Task instructions
From the listing below, copy each line that contains the string "rangeland", leaving out all other lines. Treat uppercase and lowercase letters as distinct when matching.

--- Start ---

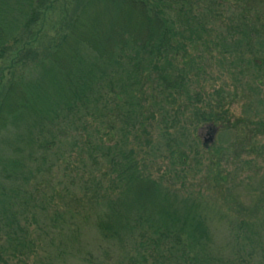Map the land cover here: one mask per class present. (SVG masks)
<instances>
[{
  "label": "trees",
  "instance_id": "1",
  "mask_svg": "<svg viewBox=\"0 0 264 264\" xmlns=\"http://www.w3.org/2000/svg\"><path fill=\"white\" fill-rule=\"evenodd\" d=\"M54 2L0 0V264H264L256 226L227 218L219 245L186 184L197 129H232L206 67L250 100L234 126L264 128V0H73L36 46Z\"/></svg>",
  "mask_w": 264,
  "mask_h": 264
},
{
  "label": "rangeland",
  "instance_id": "2",
  "mask_svg": "<svg viewBox=\"0 0 264 264\" xmlns=\"http://www.w3.org/2000/svg\"><path fill=\"white\" fill-rule=\"evenodd\" d=\"M73 6V0H55L49 14L43 19L44 31L36 46H43L55 37L56 28L67 18ZM12 62L13 60L9 57L0 60V71L8 69ZM16 68L20 66L17 65L14 69ZM206 69H209V72L197 75L204 91L213 93L218 87L223 86L225 94L227 93V96L228 93L231 94L227 109L232 129L220 132L217 128L212 129L203 125L197 129L195 133L199 143V153L192 155L190 174L186 184L189 183L190 189H198L196 184L202 187L201 194L204 200L202 213H208L209 225L219 245H229L232 240L233 229L227 222V218L233 217H243L254 224L259 231L253 234V239L259 242L262 236L264 243V128L259 126L257 121L250 123L249 128L248 123L245 127L234 126L236 120H239L241 124L246 118L245 105L250 100L244 91L233 84L231 77L223 72L218 73L216 65L213 64L212 68L206 67ZM9 76L8 72L6 78ZM255 143L257 146L252 149ZM167 162L165 159L157 162L159 163L157 168L160 171L156 172L157 174L164 173ZM192 172L195 174L191 175ZM175 182L177 183L175 185L181 186V180L176 179ZM83 203L86 207L90 206L88 211L98 210L91 206L93 201L88 204L87 201ZM93 221L94 217H88L82 222L84 226L81 251H85V248L96 251L104 243ZM63 264L86 263L77 258Z\"/></svg>",
  "mask_w": 264,
  "mask_h": 264
}]
</instances>
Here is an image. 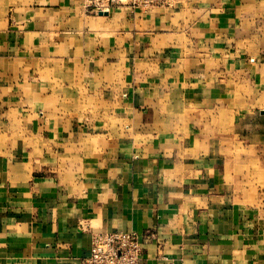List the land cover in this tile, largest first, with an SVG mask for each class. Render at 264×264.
I'll return each mask as SVG.
<instances>
[{"label":"crops","instance_id":"crops-1","mask_svg":"<svg viewBox=\"0 0 264 264\" xmlns=\"http://www.w3.org/2000/svg\"><path fill=\"white\" fill-rule=\"evenodd\" d=\"M209 1L40 0L0 30V264L116 231L139 264H264V24Z\"/></svg>","mask_w":264,"mask_h":264},{"label":"rangeland","instance_id":"rangeland-1","mask_svg":"<svg viewBox=\"0 0 264 264\" xmlns=\"http://www.w3.org/2000/svg\"><path fill=\"white\" fill-rule=\"evenodd\" d=\"M90 1V0H89ZM95 1V0H93ZM101 5L97 6H89L88 0H82L83 8L87 13L98 14V7L103 8L106 11L105 14L112 12L114 9L118 7L128 6L131 7L132 10L134 8H142V11H150L155 9V6H165L172 7L179 0H99ZM221 0H211L209 1L208 13L210 16L216 18L218 17L216 13H219L217 3ZM236 1V0H234ZM243 2L248 3L249 0H244ZM40 0H0V30H4L7 28H13L16 26V29L21 24L18 21H14V16H22L24 13H28L31 10L39 7ZM252 3V2H250ZM214 8V12H213ZM245 28H241V32H246L247 29L253 30L256 25V21L261 22V25L264 24V0H256V5L251 7V10L245 11ZM254 13H258L256 17V21L254 20ZM257 18H259L257 20ZM242 45L252 46L253 44L249 41L243 42ZM263 59V55L261 56V60ZM247 72V71H246ZM88 256V255H87ZM86 256V257H87Z\"/></svg>","mask_w":264,"mask_h":264},{"label":"built area","instance_id":"built-area-1","mask_svg":"<svg viewBox=\"0 0 264 264\" xmlns=\"http://www.w3.org/2000/svg\"><path fill=\"white\" fill-rule=\"evenodd\" d=\"M89 6L101 5L88 0ZM99 12L105 11L98 7ZM142 255L140 237L135 232H98L91 239L90 251L81 264H139Z\"/></svg>","mask_w":264,"mask_h":264},{"label":"bare ground","instance_id":"bare-ground-1","mask_svg":"<svg viewBox=\"0 0 264 264\" xmlns=\"http://www.w3.org/2000/svg\"><path fill=\"white\" fill-rule=\"evenodd\" d=\"M106 13V11H100V12H98V14H105Z\"/></svg>","mask_w":264,"mask_h":264}]
</instances>
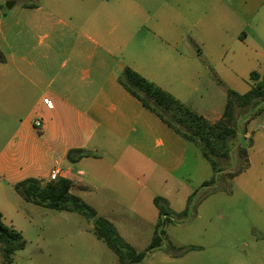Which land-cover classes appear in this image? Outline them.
<instances>
[{
    "label": "crops",
    "instance_id": "obj_1",
    "mask_svg": "<svg viewBox=\"0 0 264 264\" xmlns=\"http://www.w3.org/2000/svg\"><path fill=\"white\" fill-rule=\"evenodd\" d=\"M4 1L14 2L4 9ZM152 16L135 0H0V111L17 114L0 149L2 179L14 187L27 177L47 179L59 167L77 195L94 189L145 200L153 216L138 217L155 227V193L167 189L169 179L179 180L191 141L144 106L119 76L130 66L215 122L226 105L230 68L212 64L197 43L183 46V33L167 25L166 9L155 28L147 26ZM253 132L244 136L264 159V139L256 143ZM75 149L85 155L73 152L77 159L70 161ZM87 203L99 215V204L122 200Z\"/></svg>",
    "mask_w": 264,
    "mask_h": 264
},
{
    "label": "rangeland",
    "instance_id": "obj_2",
    "mask_svg": "<svg viewBox=\"0 0 264 264\" xmlns=\"http://www.w3.org/2000/svg\"><path fill=\"white\" fill-rule=\"evenodd\" d=\"M135 1L152 11L147 26L153 28L160 25L158 12L166 9L167 25L177 26L183 33L181 44L194 47L197 43L202 56L212 64L230 68L226 77L238 92L251 87V71H264V0ZM8 80L14 81V77ZM15 89V83L9 86V92ZM16 116L15 112L0 111V149ZM237 116L238 135L230 141L229 156L217 158L221 171L216 173L201 149L190 142L179 180L169 179L170 186L155 193H168L170 206L182 211L197 190L195 210L187 218L167 224V240L140 264H264V159L258 157L256 148H249L251 136H244L254 130L256 143L264 139V101L237 108ZM214 176L215 183L202 186ZM78 195L85 202L117 196L122 204H99L98 214L107 216L119 235L137 250L149 245L154 224L141 220L138 214L152 217L155 208L145 200L135 201L123 193L100 194L94 189ZM0 211L4 222L19 230L26 241L24 248L13 254L11 264H119L116 252L96 236L93 219L78 210L52 209L27 201L2 175ZM168 241L177 250L169 251ZM0 264H5L1 245Z\"/></svg>",
    "mask_w": 264,
    "mask_h": 264
},
{
    "label": "trees",
    "instance_id": "obj_3",
    "mask_svg": "<svg viewBox=\"0 0 264 264\" xmlns=\"http://www.w3.org/2000/svg\"><path fill=\"white\" fill-rule=\"evenodd\" d=\"M119 81L130 93L140 99L144 106L158 114L185 139L196 144L216 173L221 171L217 158L229 156L230 141L238 135L237 108L257 106L264 101V71L257 70L250 73L251 87L248 91L240 93L227 87V101L223 115L215 122L209 121L130 66L124 68L119 76ZM73 152L79 153L77 158L85 155L82 149L70 150L68 153L70 161L77 159L73 156ZM215 182L216 177L214 176L203 182L202 186ZM72 185V181L66 177H59L57 180L27 177L15 183L14 188L27 201L52 209L78 210L93 219L96 236L106 241L116 252L119 264H140L143 262L151 251L162 247L167 240L166 225L187 218L195 210L193 196L197 190L189 196L187 205L182 211L174 210L168 199L156 195L154 203L158 208V219L154 235L145 249L137 250L119 235L115 226L108 219L97 215L93 207L73 193ZM25 243L22 233L13 226L7 225L4 222L3 213L0 211V245L4 263L11 264L13 254L23 249ZM167 244L169 251L177 250V247L171 242L168 241Z\"/></svg>",
    "mask_w": 264,
    "mask_h": 264
},
{
    "label": "built area",
    "instance_id": "obj_4",
    "mask_svg": "<svg viewBox=\"0 0 264 264\" xmlns=\"http://www.w3.org/2000/svg\"><path fill=\"white\" fill-rule=\"evenodd\" d=\"M46 102L49 106H52V101L50 99H46ZM34 126L40 129L42 127V121L39 118L35 119ZM61 176H62V169L59 167L52 168L49 173V179L51 180H57Z\"/></svg>",
    "mask_w": 264,
    "mask_h": 264
},
{
    "label": "water",
    "instance_id": "obj_5",
    "mask_svg": "<svg viewBox=\"0 0 264 264\" xmlns=\"http://www.w3.org/2000/svg\"><path fill=\"white\" fill-rule=\"evenodd\" d=\"M13 2H14V1H9V2H7V3H6L7 7H8V8H11V7H12V4H13Z\"/></svg>",
    "mask_w": 264,
    "mask_h": 264
}]
</instances>
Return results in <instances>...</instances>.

--- End ---

Completed task
  "label": "rangeland",
[{"label":"crops","instance_id":"crops-1","mask_svg":"<svg viewBox=\"0 0 264 264\" xmlns=\"http://www.w3.org/2000/svg\"><path fill=\"white\" fill-rule=\"evenodd\" d=\"M209 1L40 0L0 30V264L116 231L139 264H264V24Z\"/></svg>","mask_w":264,"mask_h":264},{"label":"rangeland","instance_id":"rangeland-1","mask_svg":"<svg viewBox=\"0 0 264 264\" xmlns=\"http://www.w3.org/2000/svg\"><path fill=\"white\" fill-rule=\"evenodd\" d=\"M90 1V0H89ZM95 1V0H93ZM101 5L97 6H89L88 0H82L83 8L87 13L98 14V7L103 8L106 11L105 14L112 12L114 9L118 7L128 6L131 7L132 10L134 8H142V11H150L155 9V6H165L172 7L179 0H99ZM221 0H211L209 1L208 13L210 16L216 18L218 17L216 13H219L217 3ZM236 1V0H234ZM243 2L248 3L249 0H244ZM40 0H0V30H4L7 28H13L16 26V29L21 24L18 21H14V16H22L24 13H28L31 10L39 7ZM252 3V2H250ZM214 8V12H213ZM245 28H241V32H246L247 29L253 30L256 25V21L261 22V25L264 24V0H256V5L251 7V10L245 11ZM254 13H258L256 17V21L254 20ZM257 18H259L257 20ZM242 45L252 46L253 44L249 41L243 42ZM263 59V55L261 56V60ZM247 72V71H246ZM88 256V255H87ZM86 256V257H87Z\"/></svg>","mask_w":264,"mask_h":264},{"label":"built area","instance_id":"built-area-1","mask_svg":"<svg viewBox=\"0 0 264 264\" xmlns=\"http://www.w3.org/2000/svg\"><path fill=\"white\" fill-rule=\"evenodd\" d=\"M89 6L101 5L88 0ZM99 12L105 11L98 7ZM142 255L140 237L135 232H98L91 239L90 251L81 264H139Z\"/></svg>","mask_w":264,"mask_h":264},{"label":"bare ground","instance_id":"bare-ground-1","mask_svg":"<svg viewBox=\"0 0 264 264\" xmlns=\"http://www.w3.org/2000/svg\"><path fill=\"white\" fill-rule=\"evenodd\" d=\"M106 13V11H100V12H98V14H105Z\"/></svg>","mask_w":264,"mask_h":264}]
    "label": "rangeland",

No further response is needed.